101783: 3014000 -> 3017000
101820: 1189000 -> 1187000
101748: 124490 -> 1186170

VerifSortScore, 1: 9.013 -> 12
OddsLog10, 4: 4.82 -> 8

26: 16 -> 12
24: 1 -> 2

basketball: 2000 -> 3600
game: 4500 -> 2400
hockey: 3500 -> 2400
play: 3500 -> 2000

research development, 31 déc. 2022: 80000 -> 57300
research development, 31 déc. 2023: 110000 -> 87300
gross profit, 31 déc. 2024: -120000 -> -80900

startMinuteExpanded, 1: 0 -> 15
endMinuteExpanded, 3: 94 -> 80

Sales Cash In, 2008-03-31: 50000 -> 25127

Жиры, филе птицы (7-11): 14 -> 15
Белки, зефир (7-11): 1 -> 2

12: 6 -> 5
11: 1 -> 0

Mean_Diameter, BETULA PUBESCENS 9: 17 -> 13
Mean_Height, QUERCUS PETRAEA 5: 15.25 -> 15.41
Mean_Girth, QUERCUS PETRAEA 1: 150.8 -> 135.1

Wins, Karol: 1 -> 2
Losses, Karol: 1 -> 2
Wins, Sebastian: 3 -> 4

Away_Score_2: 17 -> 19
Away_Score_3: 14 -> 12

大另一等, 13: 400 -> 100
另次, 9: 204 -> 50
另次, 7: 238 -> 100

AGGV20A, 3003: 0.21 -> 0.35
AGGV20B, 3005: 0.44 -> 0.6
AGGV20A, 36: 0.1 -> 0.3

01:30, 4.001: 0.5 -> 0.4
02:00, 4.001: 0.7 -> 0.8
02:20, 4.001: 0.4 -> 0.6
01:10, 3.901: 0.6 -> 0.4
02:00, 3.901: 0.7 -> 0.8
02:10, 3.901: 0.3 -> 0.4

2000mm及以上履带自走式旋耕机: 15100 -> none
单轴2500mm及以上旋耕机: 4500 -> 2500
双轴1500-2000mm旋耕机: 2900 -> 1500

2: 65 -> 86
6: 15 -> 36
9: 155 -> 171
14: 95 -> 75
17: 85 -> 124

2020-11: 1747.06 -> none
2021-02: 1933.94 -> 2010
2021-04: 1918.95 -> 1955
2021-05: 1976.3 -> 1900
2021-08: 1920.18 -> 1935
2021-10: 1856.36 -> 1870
━━━━━━━━━━━━━━━━━━━━
Nothing in the records should be altered when they are written out again.

_OUTPUT FOR THIS EXERCISE_
101783: 3014000 -> 3017000
101820: 1189000 -> 1187000
101748: 124490 -> 1186170

VerifSortScore, 1: 9.013 -> 12
OddsLog10, 4: 4.82 -> 8

26: 16 -> 12
24: 1 -> 2

basketball: 2000 -> 3600
game: 4500 -> 2400
hockey: 3500 -> 2400
play: 3500 -> 2000

research development, 31 déc. 2022: 80000 -> 57300
research development, 31 déc. 2023: 110000 -> 87300
gross profit, 31 déc. 2024: -120000 -> -80900

startMinuteExpanded, 1: 0 -> 15
endMinuteExpanded, 3: 94 -> 80

Sales Cash In, 2008-03-31: 50000 -> 25127

Жиры, филе птицы (7-11): 14 -> 15
Белки, зефир (7-11): 1 -> 2

12: 6 -> 5
11: 1 -> 0

Mean_Diameter, BETULA PUBESCENS 9: 17 -> 13
Mean_Height, QUERCUS PETRAEA 5: 15.25 -> 15.41
Mean_Girth, QUERCUS PETRAEA 1: 150.8 -> 135.1

Wins, Karol: 1 -> 2
Losses, Karol: 1 -> 2
Wins, Sebastian: 3 -> 4

Away_Score_2: 17 -> 19
Away_Score_3: 14 -> 12

大另一等, 13: 400 -> 100
另次, 9: 204 -> 50
另次, 7: 238 -> 100

AGGV20A, 3003: 0.21 -> 0.35
AGGV20B, 3005: 0.44 -> 0.6
AGGV20A, 36: 0.1 -> 0.3

01:30, 4.001: 0.5 -> 0.4
02:00, 4.001: 0.7 -> 0.8
02:20, 4.001: 0.4 -> 0.6
01:10, 3.901: 0.6 -> 0.4
02:00, 3.901: 0.7 -> 0.8
02:10, 3.901: 0.3 -> 0.4

2000mm及以上履带自走式旋耕机: 15100 -> none
单轴2500mm及以上旋耕机: 4500 -> 2500
双轴1500-2000mm旋耕机: 2900 -> 1500

2: 65 -> 86
6: 15 -> 36
9: 155 -> 171
14: 95 -> 75
17: 85 -> 124

2020-11: 1747.06 -> none
2021-02: 1933.94 -> 2010
2021-04: 1918.95 -> 1955
2021-05: 1976.3 -> 1900
2021-08: 1920.18 -> 1935
2021-10: 1856.36 -> 1870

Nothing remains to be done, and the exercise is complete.